23rd to 25th April 1999 at Neresheim Abbey, Germany


Perhaps there is no other place in Germany at which weekend seminars of this kind have taken place for so long and so regularly as at the Benedictine Monastery at Neresheim. This year a small Jubilee was celebrated. Among those there were some old hands. One couple had made contact with the outside world at the international conference of interchurch families in Geneva the previous year. This meant that Père René Beaupère OP, founder and leader of the Centre Saint-Irenée in Lyon and also Canon Martin Reardon, his wife Ruth and Claire Malone-Lee from AIF in London were able to come to take part. More than thirty participants were there to take stock of their journey so far and their route for the future.


In earlier years there has been discussion of the problems and the opportunities which interchurch marriages present, but today faith itself is under the spotlight. The obvious outcome was for reflections and personal testimonies to circle around the chosen theme: “the search for paths of faith for us and for our children”.


Over the years the most important and most difficult question has been: how do / should our Eucharistic celebration take place? Families wanted to meet together for a shared celebration of the Eucharist once a year. An account of the intense debate that was held within the group and with the church leaders to try to reach a responsible answer would go on for a long time. Often the prayer went up: “Lord, show us and our church leaders the way to sharing in the Eucharist!”. After several experimental models we were led to a form in which the equal significance of Word and Sacrament reach expression: the Lutheran pastor preached, the Roman Catholic priest presided at the Eucharist. During the distribution of Holy Communion the Lutheran pastor administered the Chalice.

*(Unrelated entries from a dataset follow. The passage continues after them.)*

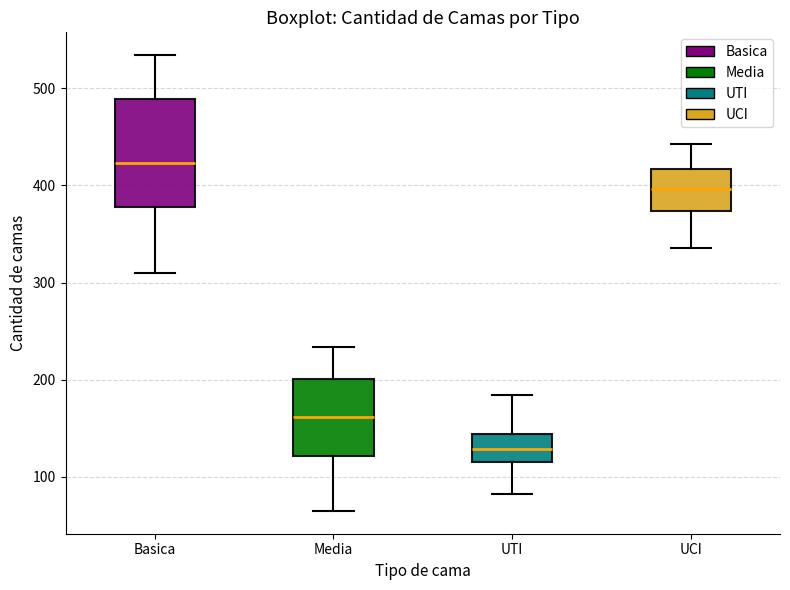

Which box's median line is the highest?

Basica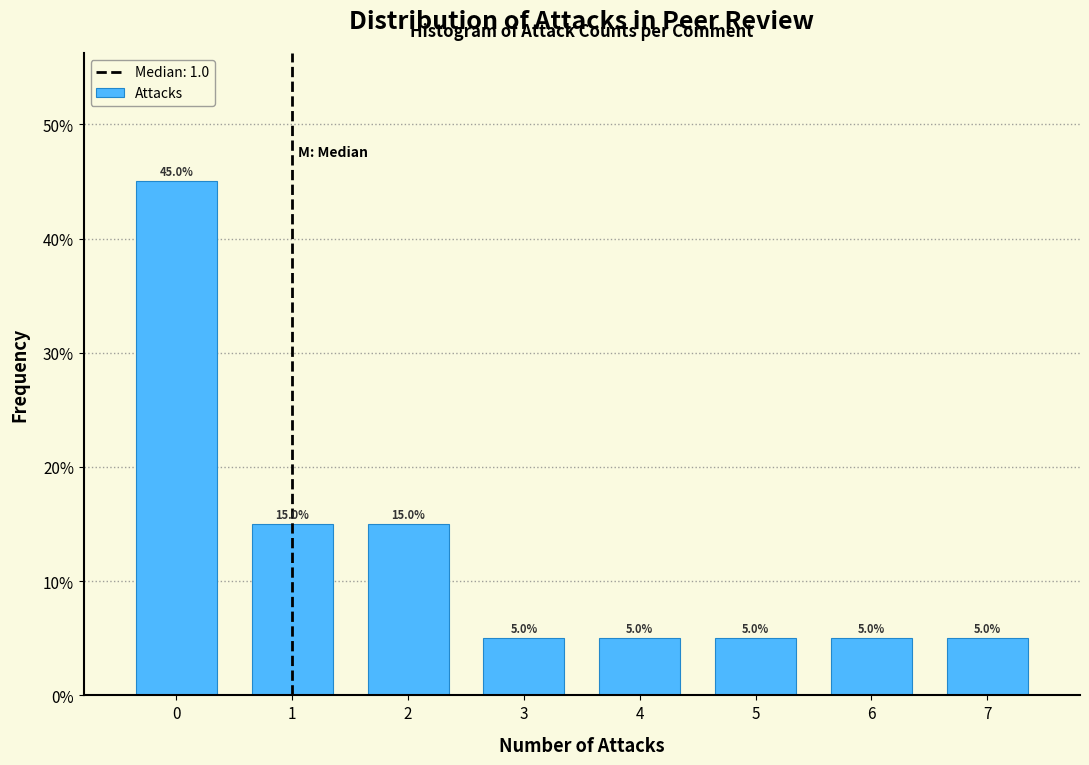

Over which range of the x-axis is the bar tallest?

-0.5 to 0.5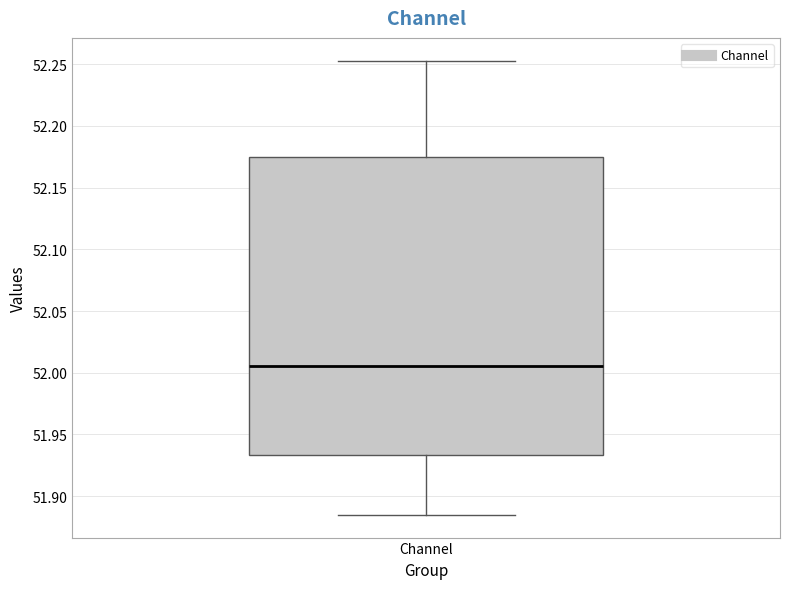

Transcribe this box plot: give where the median line is, the range the box spans, and where the two whiskers end, as read against the y-axis. The values are not printed on the chart, so give them approximately, as read against the axis.

median 52.005, box 51.935 to 52.175, whiskers 51.885 to 52.255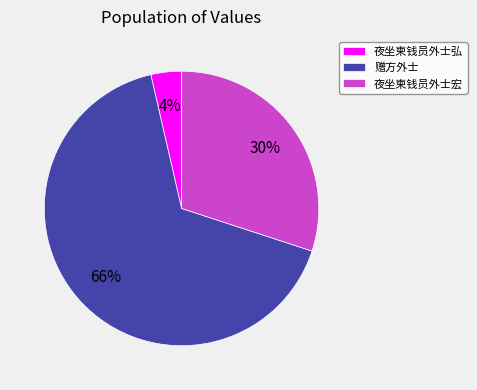

Does 夜坐柬钱员外士弘 account for over 50% of the chart?

No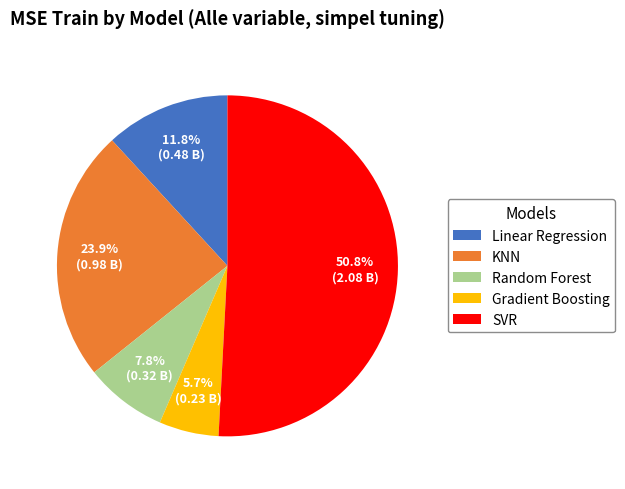

Which has a higher value, Linear Regression or Gradient Boosting?

Linear Regression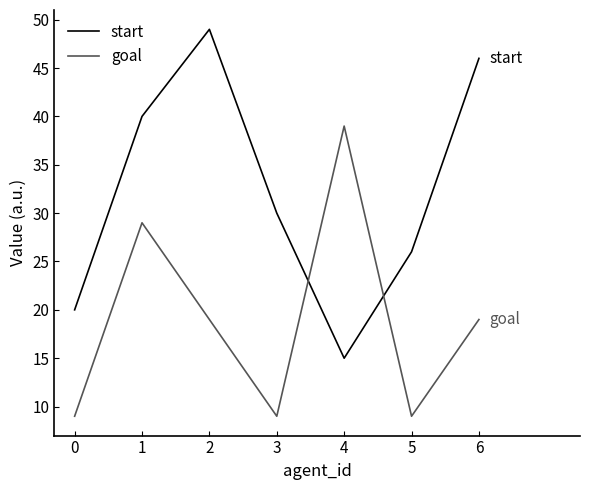

List the series in order of their overall mean, highest first.

start, goal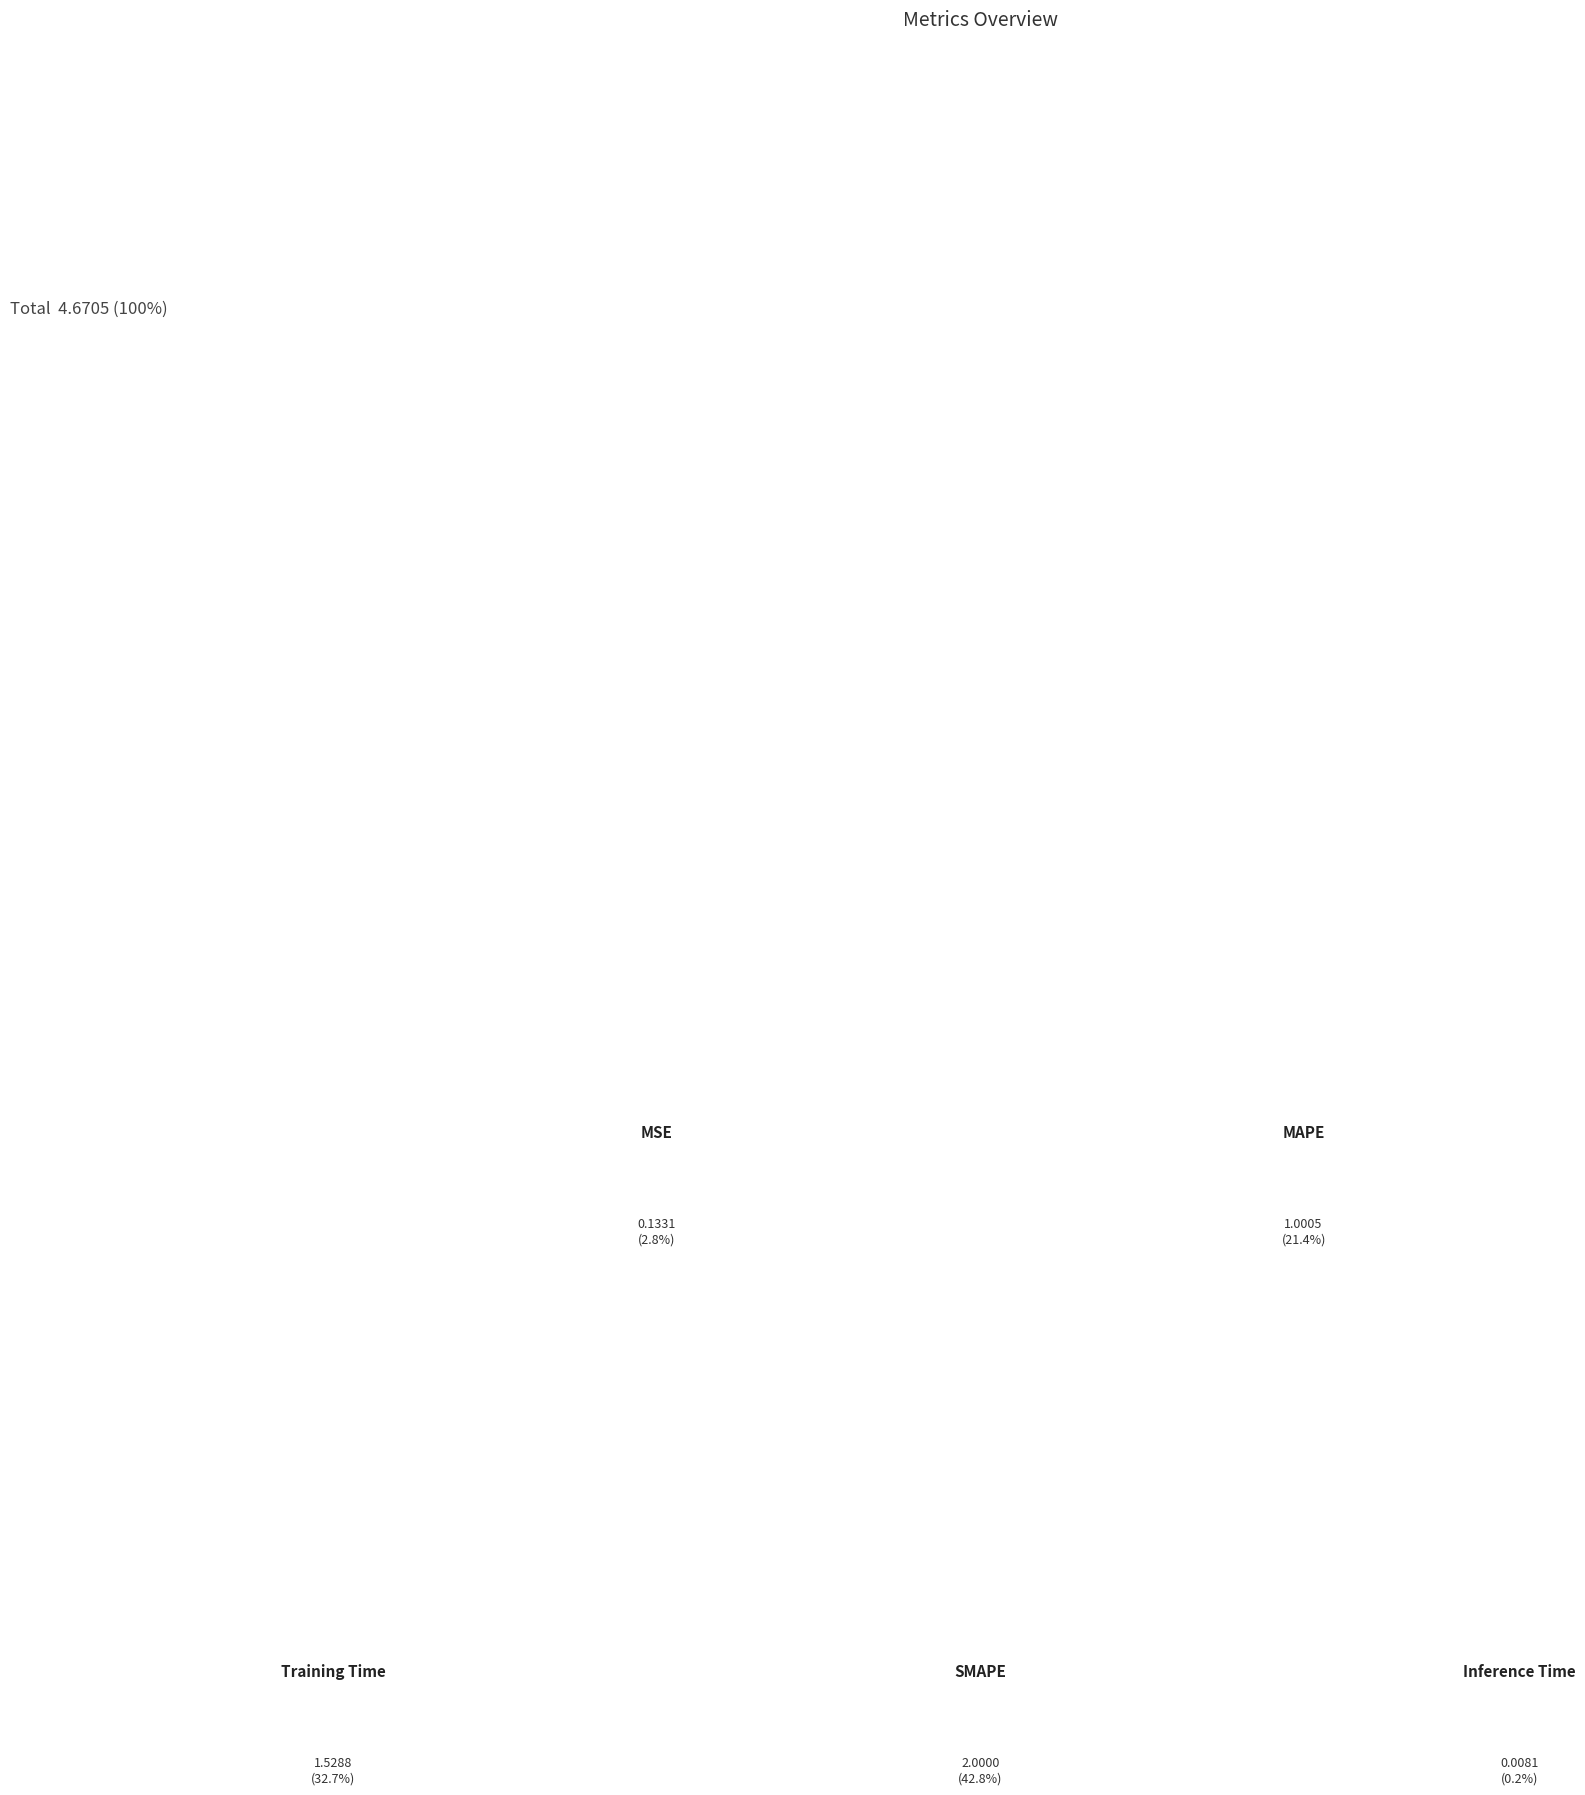

What is the smallest slice in the pie chart?

Inference Time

Since it was becoming more difficult latterly to find enough to take part in these seminars, a decision was taken to end the weekend seminars in their present form and to try from the following year to organize marriage preparation seminars for interchurch couples. Some interchurch couples who were already married could then be there to make an important contribution from their own experience.


The number of marriages across the Reformation divide is growing. It is a cause for alarm that many of these families are leaving the churches because the task presented by finding a sense of direction and of belonging within the churches is too demanding for them. The formation of Christian family life in these circumstances presents additional challenges. This is
why the churches ought to respond more strongly and appropriately in meeting the needs of these couples and families. Our experience has been that those couples and families who have faced up to the challenge themselves have often become ecumenical pioneers and have built bridges between their communities. In the process their own faith has deepened. Here we truly can speak of interchurch* families.


Pater Beda Müller OSB, Neresheim, and Pastor Peter Hompa, Leonberg-Gebersheim.



* The German “konfessionsverschiedene”, ie “of separate churches”, has become “konfessions-verbindende”, ie “bringing the churches together”.